Prior to the widespread use of chemical herbicides, cultural controls, such as altering soil pH, salinity, or fertility levels, were used to control weeds. Mechanical control (including tillage) was also (and still is) used to control weeds.
The first widely used herbicide was 2,4-dichlorophenoxyacetic acid, often abbreviated 2,4-D. It was developed by a British team during World War II and first saw widespread production and use in the late 1940s. It is easy and inexpensive to manufacture, and kills many broadleaf plants while leaving grasses largely unaffected (although high doses of 2,4-D at crucial growth periods can harm grass crops such as maize or cereals). 2,4-D's low cost has led to continued usage today and it remains one of the most commonly used herbicides in the world. Like other acid herbicides, current formulations utilize either an amine salt (usually trimethyl amine) or one of many esters of the base compound. These are easier to handle than the acid.

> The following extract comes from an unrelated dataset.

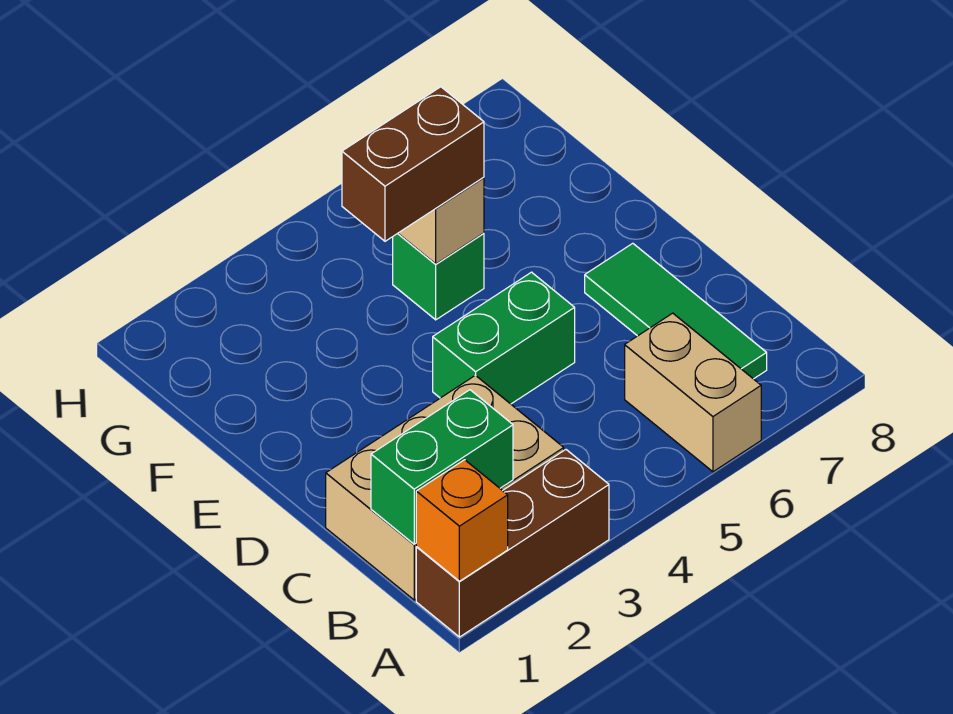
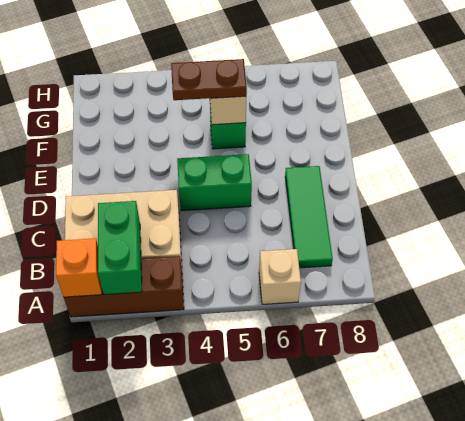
tan brick A6:B6 level 1 -> tan brick A6 level 1
green brick B1:B2 level 2 -> green brick A2:B2 level 2
brown brick F4:F5 level 3 -> brown plate F4:F5 level 3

2,4-D exhibits relatively poor selectivity, meaning that it causes stress to non-target plants. It is also less effective against some broadleaf weeds, including many vinous plants, and sedges. A herbicide is termed selective if it affects only certain types of plants, and nonselective if it inhibits most any type of plant. Other herbicides have been more recently developed to achieve desired selectivities.
The 1970s saw the introduction of Atrazine, which has the dubious distinction of being the herbicide of greatest concern for groundwater contamination. Atrazine does not break down readily (within a few weeks) after being applied. Instead it is carried deep into the soil by rainfall causing the aforementioned contamination. Atrazine is said to have high carryover, a very undesirable property for herbicides.

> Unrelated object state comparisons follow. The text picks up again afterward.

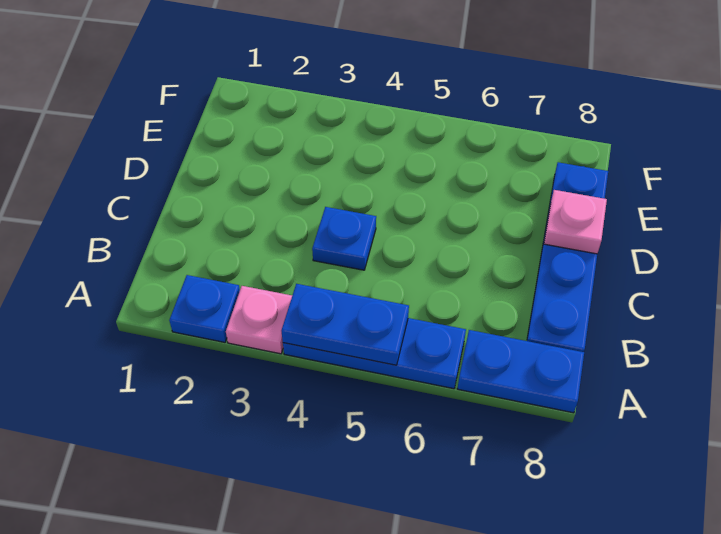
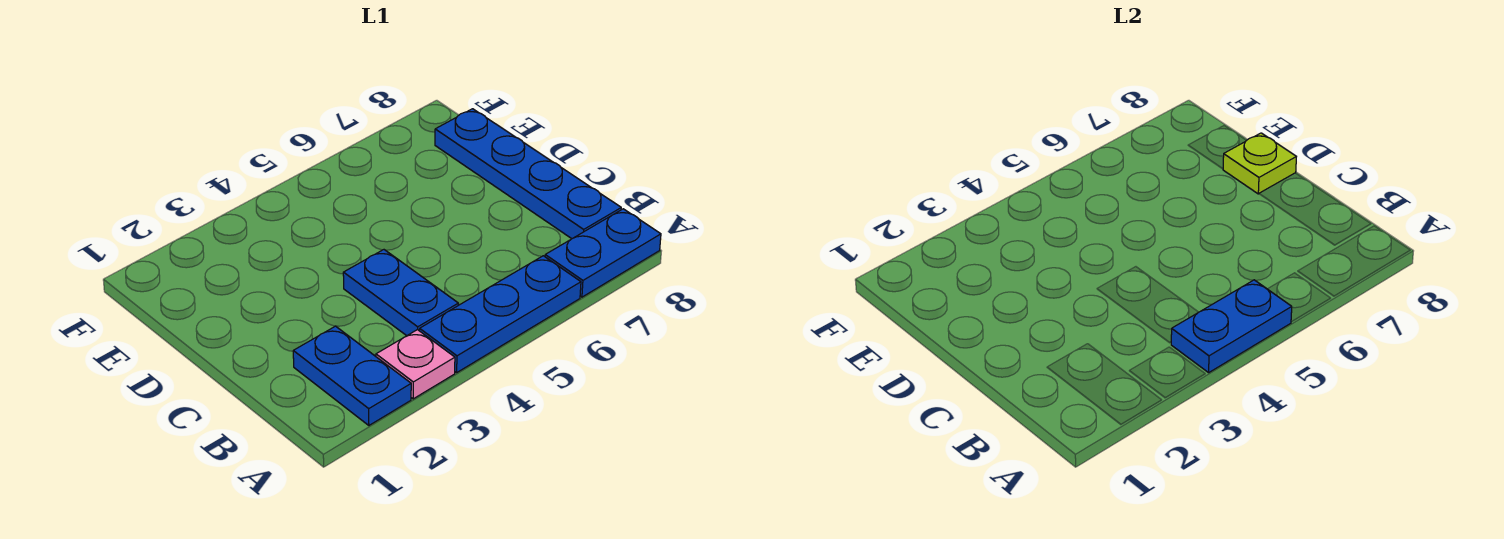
blue plate A2 level 1 -> blue plate A2:B2 level 1
blue plate C4 level 1 -> blue plate B4:C4 level 1
pink plate D8 level 2 -> lime plate D8 level 2

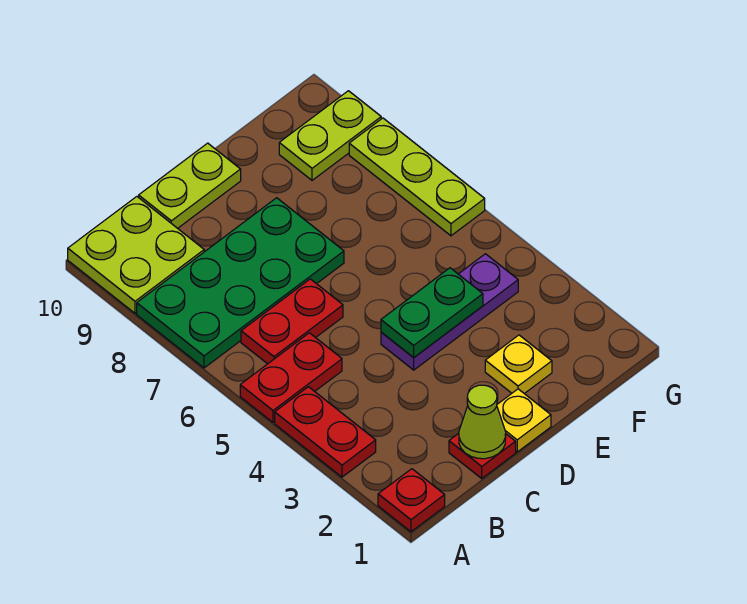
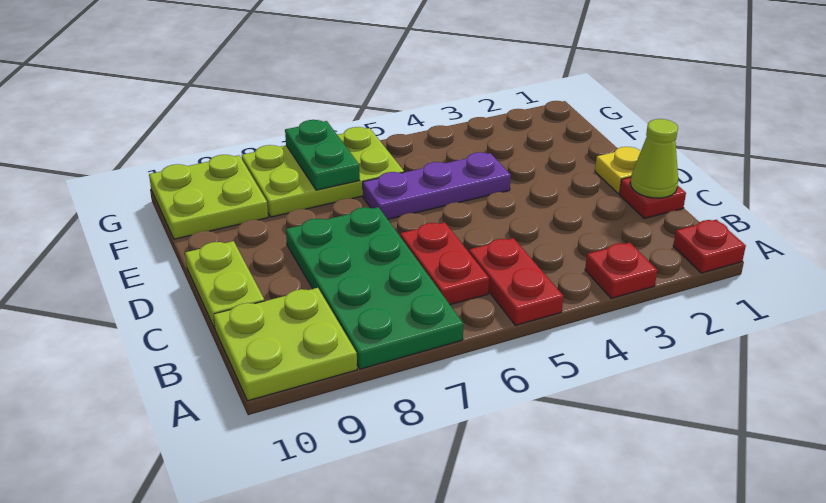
red plate A3:A4 level 1 -> red plate A3 level 1
purple plate D4:F4 level 1 -> purple plate E4:E6 level 1
green plate D4:E4 level 2 -> green plate F7:G7 level 2
yellow plate E2 level 1 -> none
lime plate F9:G9 level 1 -> lime plate F9:G10 level 1
lime plate G6:G8 level 1 -> lime plate F6:G8 level 1

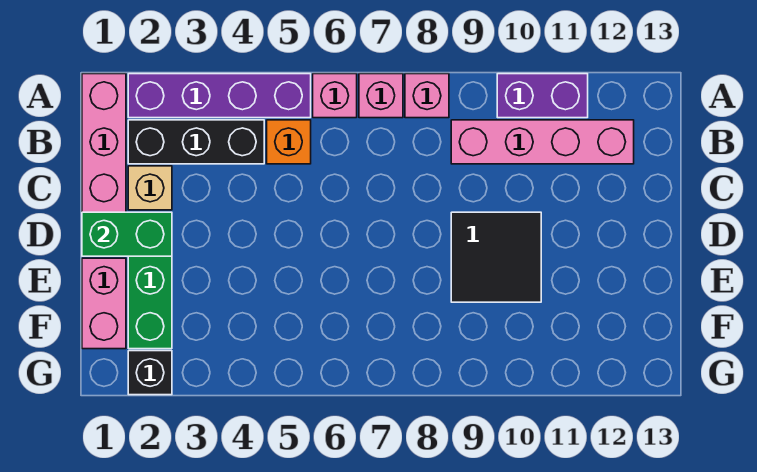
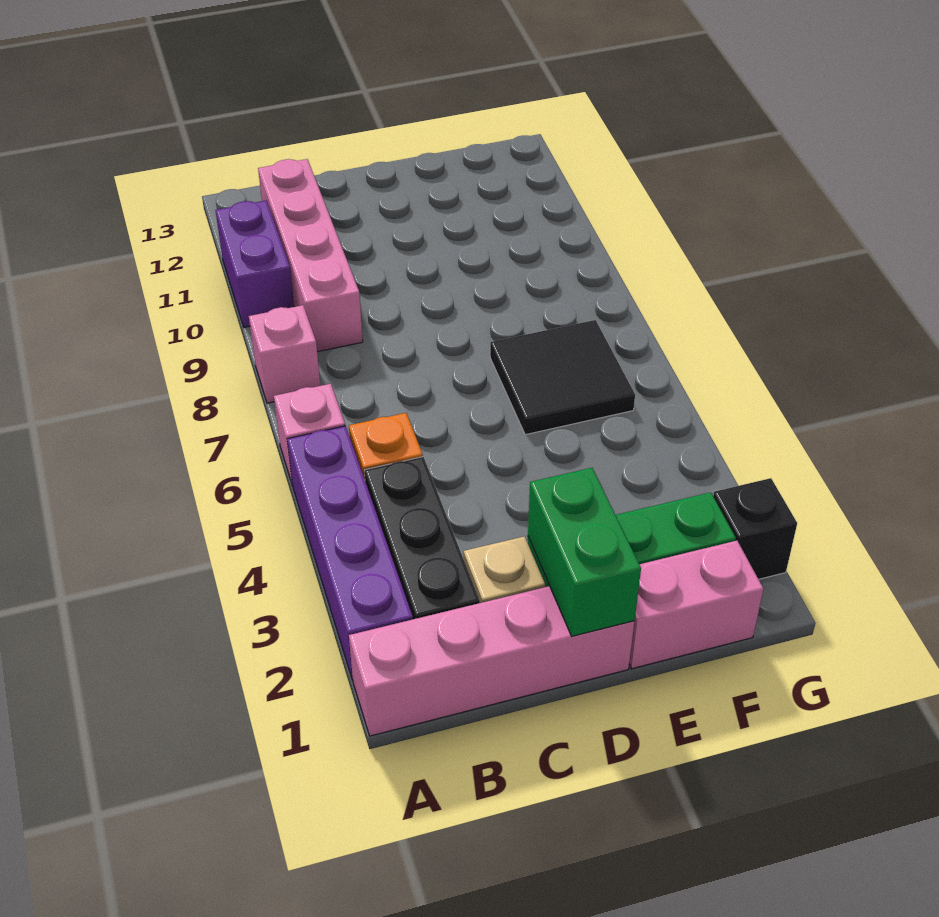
pink brick A7 level 1 -> none
black tile D9:E10 level 1 -> black tile E6:F7 level 1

Glyphosate, frequently sold under the brand name Roundup, was introduced in the late 1980s for non-selective weed control. It is now a major herbicide in selective weed control in growing crop plants due to the development of crop plants that are resistant to it. The pairing of the herbicide with the resistant seed contributed to the consolidation of the seed and chemistry industry in the late 1990s.
Many modern chemical herbicides for agriculture are specifically formulated to decompose within a short period after application. This is desirable as it allows crops which may be affected by the herbicide to be grown on the land in future seasons. However, herbicides with low residual activity (i.e. decompose quickly) often do not provide season-long weed control.
Herbicides have been alleged to cause a variety of health effects ranging from skin rashes to death. The pathway of attack can arise from improper applicatrion resulting in direct contact with field workers, inhalation of aerial sprays, food consumption and from contact with residual soil contamination. Herbicides can also be transported via surface runoff to contaminate distant surface waters and hence another pathway of ingestion through extraction of those surface waters for drinking. Some herbicides decompose rapidly in soils and other types have more persistent characteristics with longer environmental half-lives. Other alleged health effects can include chest pain, headaches, nausea and fatigue. Most herbicides (primarily the non-organic) must be extensively tested prior to labeling by the Environmental Protection Agency. However, because of the large number of herbicides in use, many are concerned about potential health effects. Some of the substances in use are alleged to be mutagenic, carcinogenic or teratogenic.